» О ЗАДАНИИ
Ответьте кратко на вопросы по отрывку об Училище живописи и Поленове.
1. Какие картины Поленова обходили молчанием на передвижных выставках?
2. Как Яковлев назвал полотно о художнике, который упал и замерз?
3. Какого звания не дали Светославскому за его большой пейзаж-картину?

» ФРАГМЕНТ ДОКУМЕНТА
А колорит – это неважно, и черным можно создать художественное произведение. Колорит – это для услаждений праздных глаз. Пейзаж сюжета не имеет. Всякий дурак может писать пейзаж. А жанра без идеи быть не может. Пейзаж – это так, тра-ля-ля. А жанр требует мысли.
Между учениками и преподавателями вышел раздор. К Поленову проявлялась враждебность, а кстати, и к нам: к Левитану, Головину, ко мне и другим пейзажистам. Чудесные картины Поленова – «Московский дворик», «Бабушкин сад», «Старая мельница», «Зима» – обходили молчанием на передвижных выставках. «Гвоздем» выставок был Репин – более понятный ученикам.
Ученики спорили, жанристы говорили: «важно, что писать», а мы отвечали – «нет, важно кбк написать»[137].
Но большинство было на стороне «что написать»: нужны картины «с оттенком гражданской скорби».
Если изображался священник на заданных эскизах, то обязательно толстый, а дьякон – пьяный. Дьякон сидит у окошка и пьет водку. Картина называлась «Не дело».
Другое полотно: художник, писавший картину зимой, упал и замерз, палитра вывалилась у него из рук. Это полотно написал Яковлев. И назвал «Вот до чего дошло!»[138]. Человек с достатком изображался в непривлекательном виде. Купец почитался мошенником, чиновник взяточником, писатель – умнейшим, а арестант – страдальцем за правду.
Среди молодых художников был Рябушкин, который написал небольшую картину «Чаепитие». Эта замечательная вещь была полна бытовой прелести и в то же время некой подлинной неумышленной жути, какая и была в России. Написал как художник, не задумываясь о сюжете. Но на нее никто не обратил внимания. А спустя долгое время она поразила всех[139].
Ученики Училища живописи были юноши без радости. Сюжеты, идеи, поучения отягощали их головы. Прекрасную жизнь в юности не видели. Им хотелось все исправлять, направлять, влиять. И спорить, спорить без конца.
* * *
Поленов участвовал на экзаменах искусств с равным правом голоса, как и преподаватели-жанристы. Но с этим не могли примириться: пейзаж – несерьезное искусство. Пейзажист не может быть судьей рисунка. Поэтому было изменено положение об окончании курса учеников. Пейзаж не мог быть программной задачей для окончания, и первый пострадал от этого Светославский. За его большой пейзаж-картину ему не дали звание классного художника.
И мы все – Левитан, Светославский, Головин и я – окончили школу со званием неклассных художников[140].
Поленов мне сказал однажды:
– Трудно и странно, что нет у нас понимания свободного художества…
И Поленов ушел из Училища в отставку.

» ДОСТУПНЫЕ ДАННЫЕ
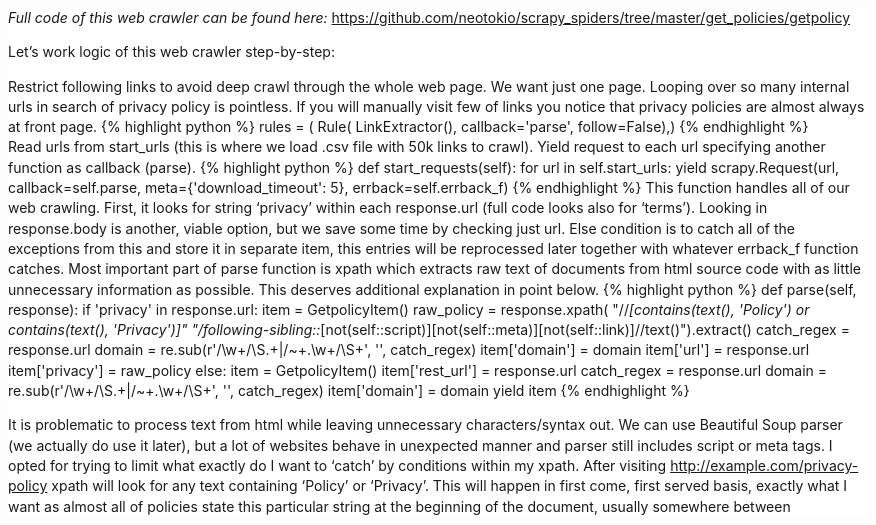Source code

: *Full code of this web crawler can be found here:* <https://github.com/neotokio/scrapy_spiders/tree/master/get_policies/getpolicy>

Let’s work logic of this web crawler step-by-step:

Restrict following links to avoid deep crawl through the whole web page. We want just one page. Looping over so many internal urls in search of privacy policy is pointless. If you will manually visit few of links you notice that privacy policies are almost always at front page.
{% highlight python %}
rules = (
    Rule(
        LinkExtractor(),
        callback='parse', follow=False),)
{% endhighlight %}        
Read urls from start_urls (this is where we load .csv file with 50k links to crawl). Yield request to each url specifying another function as callback (parse). 
{% highlight python %}
def start_requests(self):
    for url in self.start_urls:
        yield scrapy.Request(url, callback=self.parse, meta={'download_timeout': 5}, errback=self.errback_f)
{% endhighlight %}
This function handles all of our web crawling. First, it looks for string ‘privacy’ within each response.url (full code looks also for ‘terms’). Looking in response.body is another, viable option, but we save some time by checking just url. Else condition is to catch all of the exceptions from this and store it in separate item, this entries will be reprocessed later together with whatever errback_f function catches. Most important part of parse function is xpath which extracts raw text of documents from html source code with as little unnecessary information as possible. This deserves additional explanation in point below. 
{% highlight python %}
def parse(self, response):
    if 'privacy' in response.url:
        item = GetpolicyItem()
        raw_policy = response.xpath(
            "//*[contains(text(), 'Policy') or contains(text(), 'Privacy')]"
            "/following-sibling::*[not(self::script)][not(self::meta)][not(self::link)]//text()").extract()
        catch_regex = response.url
        domain = re.sub(r'/\w+/\S.+|/~+.\w+/\S+', '', catch_regex)
        item['domain'] = domain
        item['url'] = response.url
        item['privacy'] = raw_policy
   else:
    item = GetpolicyItem()
    item['rest_url'] = response.url
    catch_regex = response.url
    domain = re.sub(r'/\w+/\S.+|/~+.\w+/\S+', '', catch_regex)
    item['domain'] = domain
    yield item
{% endhighlight %}


It is problematic to process text from html while leaving unnecessary characters/syntax out. We can use Beautiful Soup parser (we actually do use it later), but a lot of websites behave in unexpected manner and parser still includes script or meta tags. I opted for trying to limit what exactly do I want to ‘catch’ by conditions within my xpath. After visiting http://example.com/privacy-policy xpath will look for any text containing ‘Policy’ or ‘Privacy’. This will happen in first come, first served basis, exactly what I want as almost all of policies state this particular string at the beginning of the document, usually somewhere between <title> or <h1> tag. After that it will catch all of the text below this condition, excluding <script>, <meta> and <link> tags. About 60% of our documents are ‘NLP ready’ being caught by this xpath, remaining 40% need further processing.
{% highlight python %}
raw_policy = response.xpath(
    "//*[contains(text(), 'Policy') or contains(text(), 'Privacy')]"
    "/following-sibling::*[not(self::script)][not(self::meta)][not(self::link)]//text()").extract()
{% endhighlight %}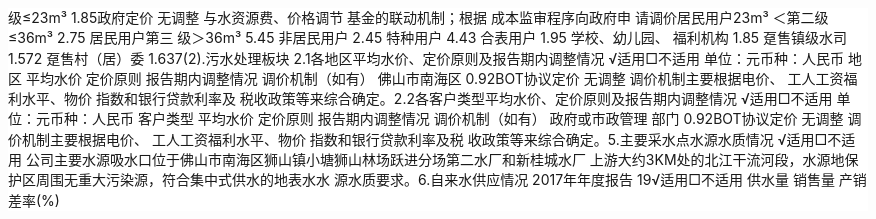 级≤23m³
1.85政府定价
无调整
与水资源费、价格调节
基金的联动机制；根据
成本监审程序向政府申
请调价居民用户23m³
＜第二级≤36m³
2.75
居民用户第三
级＞36m³
5.45
非居民用户
2.45
特种用户
4.43
合表用户
1.95
学校、幼儿园、
福利机构
1.85
趸售镇级水司
1.572
趸售村（居）委
1.637(2).污水处理板块
2.1各地区平均水价、定价原则及报告期内调整情况
√适用□不适用
单位：元币种：人民币
地区
平均水价
定价原则
报告期内调整情况
调价机制（如有）
佛山市南海区
0.92BOT协议定价
无调整
调价机制主要根据电价、
工人工资福利水平、物价
指数和银行贷款利率及
税收政策等来综合确定。2.2各客户类型平均水价、定价原则及报告期内调整情况
√适用□不适用
单位：元币种：人民币
客户类型
平均水价
定价原则
报告期内调整情况
调价机制（如有）
政府或市政管理
部门
0.92BOT协议定价
无调整
调价机制主要根据电价、
工人工资福利水平、物价
指数和银行贷款利率及税
收政策等来综合确定。5.主要采水点水源水质情况
√适用□不适用
公司主要水源吸水口位于佛山市南海区狮山镇小塘狮山林场跃进分场第二水厂和新桂城水厂
上游大约3KM处的北江干流河段，水源地保护区周围无重大污染源，符合集中式供水的地表水水
源水质要求。6.自来水供应情况
2017年年度报告
19√适用□不适用
供水量
销售量
产销差率(%)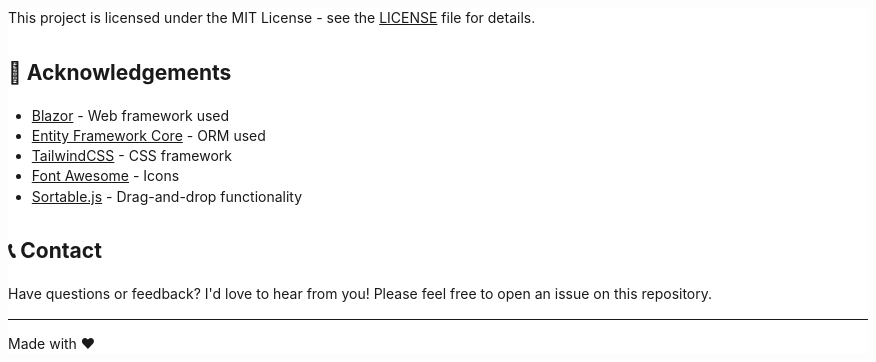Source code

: This project is licensed under the MIT License - see the [LICENSE](LICENSE) file for details.

## 👏 Acknowledgements

- [Blazor](https://dotnet.microsoft.com/apps/aspnet/web-apps/blazor) - Web framework used
- [Entity Framework Core](https://docs.microsoft.com/en-us/ef/core/) - ORM used
- [TailwindCSS](https://tailwindcss.com/) - CSS framework
- [Font Awesome](https://fontawesome.com/) - Icons
- [Sortable.js](https://github.com/SortableJS/Sortable) - Drag-and-drop functionality

## 📞 Contact

Have questions or feedback? I'd love to hear from you! Please feel free to open an issue on this repository.

---

Made with ❤️
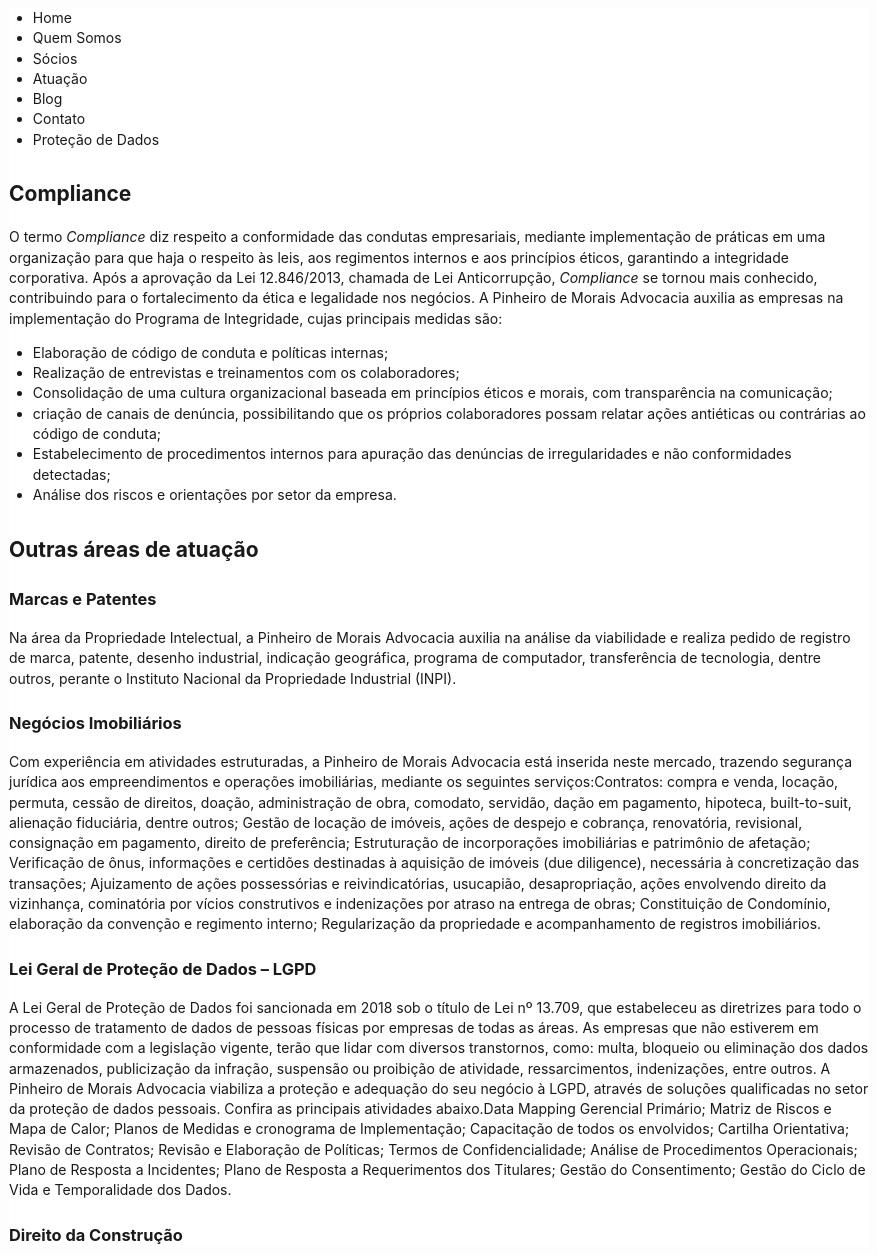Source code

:   * Home
  * Quem Somos
  * Sócios
  * Atuação
  * Blog
  * Contato
  * Proteção de Dados


## Compliance
O termo _Compliance_ diz respeito a conformidade das condutas empresariais, mediante implementação de práticas em uma organização para que haja o respeito às leis, aos regimentos internos e aos princípios éticos, garantindo a integridade corporativa.
Após a aprovação da Lei 12.846/2013, chamada de Lei Anticorrupção, _Compliance_ se tornou mais conhecido, contribuindo para o fortalecimento da ética e legalidade nos negócios.
A Pinheiro de Morais Advocacia auxilia as empresas na implementação do Programa de Integridade, cujas principais medidas são:
  * Elaboração de código de conduta e políticas internas;
  * Realização de entrevistas e treinamentos com os colaboradores;
  * Consolidação de uma cultura organizacional baseada em princípios éticos e morais, com transparência na comunicação;
  * criação de canais de denúncia, possibilitando que os próprios colaboradores possam relatar ações antiéticas ou contrárias ao código de conduta;
  * Estabelecimento de procedimentos internos para apuração das denúncias de irregularidades e não conformidades detectadas;
  * Análise dos riscos e orientações por setor da empresa.


## Outras áreas de atuação
### Marcas e Patentes
Na área da Propriedade Intelectual, a Pinheiro de Morais Advocacia auxilia na análise da viabilidade e realiza pedido de registro de marca, patente, desenho industrial, indicação geográfica, programa de computador, transferência de tecnologia, dentre outros, perante o Instituto Nacional da Propriedade Industrial (INPI).
### Negócios Imobiliários
Com experiência em atividades estruturadas, a Pinheiro de Morais Advocacia está inserida neste mercado, trazendo segurança jurídica aos empreendimentos e operações imobiliárias, mediante os seguintes serviços:Contratos: compra e venda, locação, permuta, cessão de direitos, doação, administração de obra, comodato, servidão, dação em pagamento, hipoteca, built-to-suit, alienação fiduciária, dentre outros; Gestão de locação de imóveis, ações de despejo e cobrança, renovatória, revisional, consignação em pagamento, direito de preferência; Estruturação de incorporações imobiliárias e patrimônio de afetação; Verificação de ônus, informações e certidões destinadas à aquisição de imóveis (due diligence), necessária à concretização das transações; Ajuizamento de ações possessórias e reivindicatórias, usucapião, desapropriação, ações envolvendo direito da vizinhança, cominatória por vícios construtivos e indenizações por atraso na entrega de obras; Constituição de Condomínio, elaboração da convenção e regimento interno; Regularização da propriedade e acompanhamento de registros imobiliários.
### Lei Geral de Proteção de Dados – LGPD
A Lei Geral de Proteção de Dados foi sancionada em 2018 sob o título de Lei nº 13.709, que estabeleceu as diretrizes para todo o processo de tratamento de dados de pessoas físicas por empresas de todas as áreas. As empresas que não estiverem em conformidade com a legislação vigente, terão que lidar com diversos transtornos, como: multa, bloqueio ou eliminação dos dados armazenados, publicização da infração, suspensão ou proibição de atividade, ressarcimentos, indenizações, entre outros. A Pinheiro de Morais Advocacia viabiliza a proteção e adequação do seu negócio à LGPD, através de soluções qualificadas no setor da proteção de dados pessoais. Confira as principais atividades abaixo.Data Mapping Gerencial Primário; Matriz de Riscos e Mapa de Calor; Planos de Medidas e cronograma de Implementação; Capacitação de todos os envolvidos; Cartilha Orientativa; Revisão de Contratos; Revisão e Elaboração de Políticas; Termos de Confidencialidade; Análise de Procedimentos Operacionais; Plano de Resposta a Incidentes; Plano de Resposta a Requerimentos dos Titulares; Gestão do Consentimento; Gestão do Ciclo de Vida e Temporalidade dos Dados.
### Direito da Construção
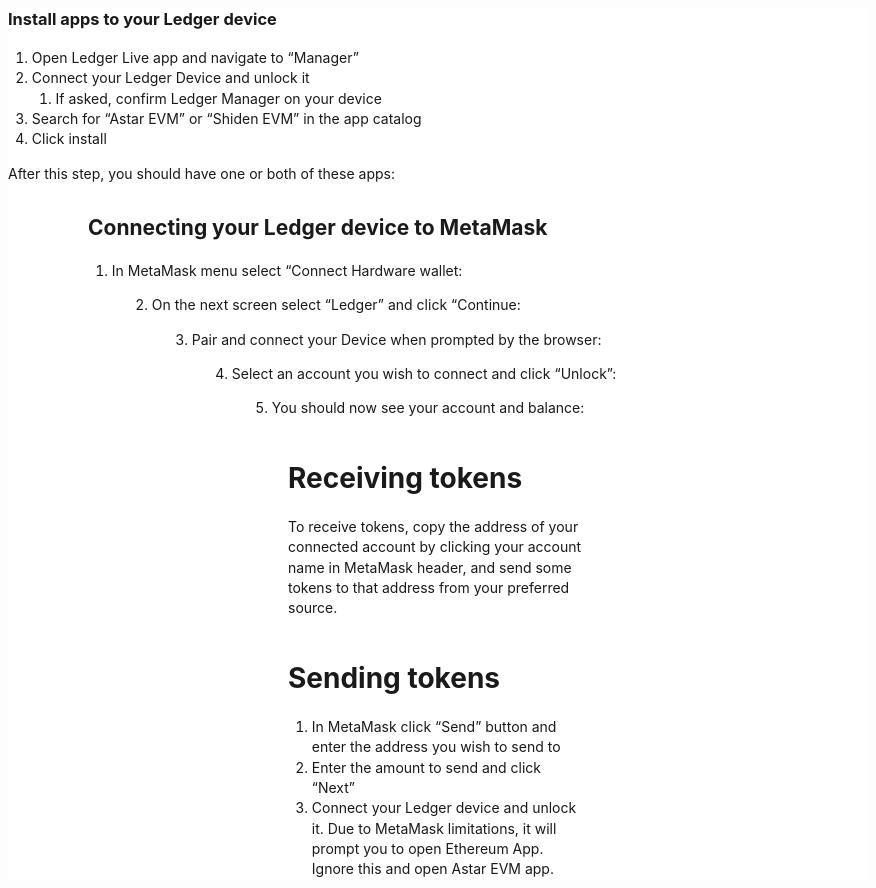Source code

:### Install apps to your Ledger device

1. Open Ledger Live app and navigate to “Manager”
2. Connect your Ledger Device and unlock it
   1. If asked, confirm Ledger Manager on your device
3. Search for “Astar EVM” or “Shiden EVM” in the app catalog
4. Click install

After this step, you should have one or both of these apps:

<Figure src={require('/docs/use/Get-Started/Astar-EVM-wallet/Wallet/Ledger/img/1-AstarEVM.jpg').default} height='200px' />

<Figure src={require('/docs/use/Get-Started/Astar-EVM-wallet/Wallet/Ledger/img/2-ShidenEVM.jpg').default} height='400px' />

## Connecting your Ledger device to MetaMask

1. In MetaMask menu select “Connect Hardware wallet:

<Figure src={require('/docs/use/Get-Started/Astar-EVM-wallet/Wallet/Ledger/img/connect_hw_wallet.png').default} height='400px' />

2. On the next screen select “Ledger” and click “Continue:

<Figure src={require('/docs/use/Get-Started/Astar-EVM-wallet/Wallet/Ledger/img/select_ledger.png').default} height='400px' />

3. Pair and connect your Device when prompted by the browser:

<Figure src={require('/docs/use/Get-Started/Astar-EVM-wallet/Wallet/Ledger/img/pair_hid.png').default} height='400px' />

4. Select an account you wish to connect and click “Unlock”:

<Figure src={require('/docs/use/Get-Started/Astar-EVM-wallet/Wallet/Ledger/img/select_acc.png').default} height='400px' />

5. You should now see your account and balance:

<Figure src={require('/docs/use/Get-Started/Astar-EVM-wallet/Wallet/Ledger/img/acc_balance.png').default} height='400px' />

# Receiving tokens

To receive tokens, copy the address of your connected account by clicking your account name in MetaMask header, and send some tokens to that address from your preferred source.

# Sending tokens

1. In MetaMask click “Send” button and enter the address you wish to send to
2. Enter the amount to send and click “Next”
3. Connect your Ledger device and unlock it. Due to MetaMask limitations, it will prompt you to open Ethereum App. Ignore this and open Astar EVM app.

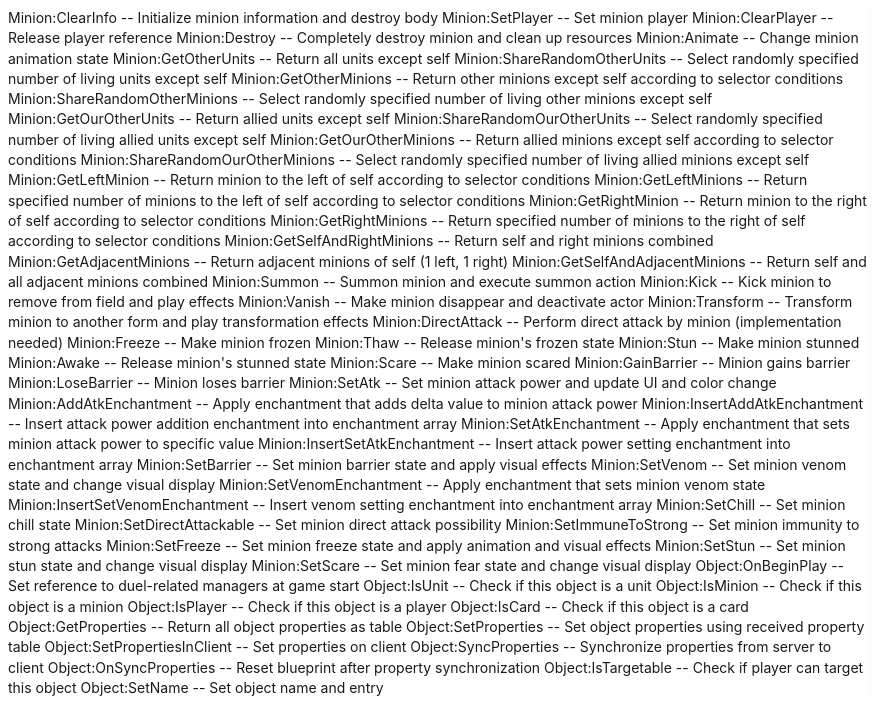 Minion:ClearInfo -- Initialize minion information and destroy body
Minion:SetPlayer -- Set minion player
Minion:ClearPlayer -- Release player reference
Minion:Destroy -- Completely destroy minion and clean up resources
Minion:Animate -- Change minion animation state
Minion:GetOtherUnits -- Return all units except self
Minion:ShareRandomOtherUnits -- Select randomly specified number of living units except self
Minion:GetOtherMinions -- Return other minions except self according to selector conditions
Minion:ShareRandomOtherMinions -- Select randomly specified number of living other minions except self
Minion:GetOurOtherUnits -- Return allied units except self
Minion:ShareRandomOurOtherUnits -- Select randomly specified number of living allied units except self
Minion:GetOurOtherMinions -- Return allied minions except self according to selector conditions
Minion:ShareRandomOurOtherMinions -- Select randomly specified number of living allied minions except self
Minion:GetLeftMinion -- Return minion to the left of self according to selector conditions
Minion:GetLeftMinions -- Return specified number of minions to the left of self according to selector conditions
Minion:GetRightMinion -- Return minion to the right of self according to selector conditions
Minion:GetRightMinions -- Return specified number of minions to the right of self according to selector conditions
Minion:GetSelfAndRightMinions -- Return self and right minions combined
Minion:GetAdjacentMinions -- Return adjacent minions of self (1 left, 1 right)
Minion:GetSelfAndAdjacentMinions -- Return self and all adjacent minions combined
Minion:Summon -- Summon minion and execute summon action
Minion:Kick -- Kick minion to remove from field and play effects
Minion:Vanish -- Make minion disappear and deactivate actor
Minion:Transform -- Transform minion to another form and play transformation effects
Minion:DirectAttack -- Perform direct attack by minion (implementation needed)
Minion:Freeze -- Make minion frozen
Minion:Thaw -- Release minion's frozen state
Minion:Stun -- Make minion stunned
Minion:Awake -- Release minion's stunned state
Minion:Scare -- Make minion scared
Minion:GainBarrier -- Minion gains barrier
Minion:LoseBarrier -- Minion loses barrier
Minion:SetAtk -- Set minion attack power and update UI and color change
Minion:AddAtkEnchantment -- Apply enchantment that adds delta value to minion attack power
Minion:InsertAddAtkEnchantment -- Insert attack power addition enchantment into enchantment array
Minion:SetAtkEnchantment -- Apply enchantment that sets minion attack power to specific value
Minion:InsertSetAtkEnchantment -- Insert attack power setting enchantment into enchantment array
Minion:SetBarrier -- Set minion barrier state and apply visual effects
Minion:SetVenom -- Set minion venom state and change visual display
Minion:SetVenomEnchantment -- Apply enchantment that sets minion venom state
Minion:InsertSetVenomEnchantment -- Insert venom setting enchantment into enchantment array
Minion:SetChill -- Set minion chill state
Minion:SetDirectAttackable -- Set minion direct attack possibility
Minion:SetImmuneToStrong -- Set minion immunity to strong attacks
Minion:SetFreeze -- Set minion freeze state and apply animation and visual effects
Minion:SetStun -- Set minion stun state and change visual display
Minion:SetScare -- Set minion fear state and change visual display
Object:OnBeginPlay -- Set reference to duel-related managers at game start
Object:IsUnit -- Check if this object is a unit
Object:IsMinion -- Check if this object is a minion
Object:IsPlayer -- Check if this object is a player
Object:IsCard -- Check if this object is a card
Object:GetProperties -- Return all object properties as table
Object:SetProperties -- Set object properties using received property table
Object:SetPropertiesInClient -- Set properties on client
Object:SyncProperties -- Synchronize properties from server to client
Object:OnSyncProperties -- Reset blueprint after property synchronization
Object:IsTargetable -- Check if player can target this object
Object:SetName -- Set object name and entry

» ПОЛЕ ОТВЕТА
1. «Московский дворик», «Бабушкин сад», «Старая мельница», «Зима».
2. «Вот до чего дошло!»
3. Звания классного художника.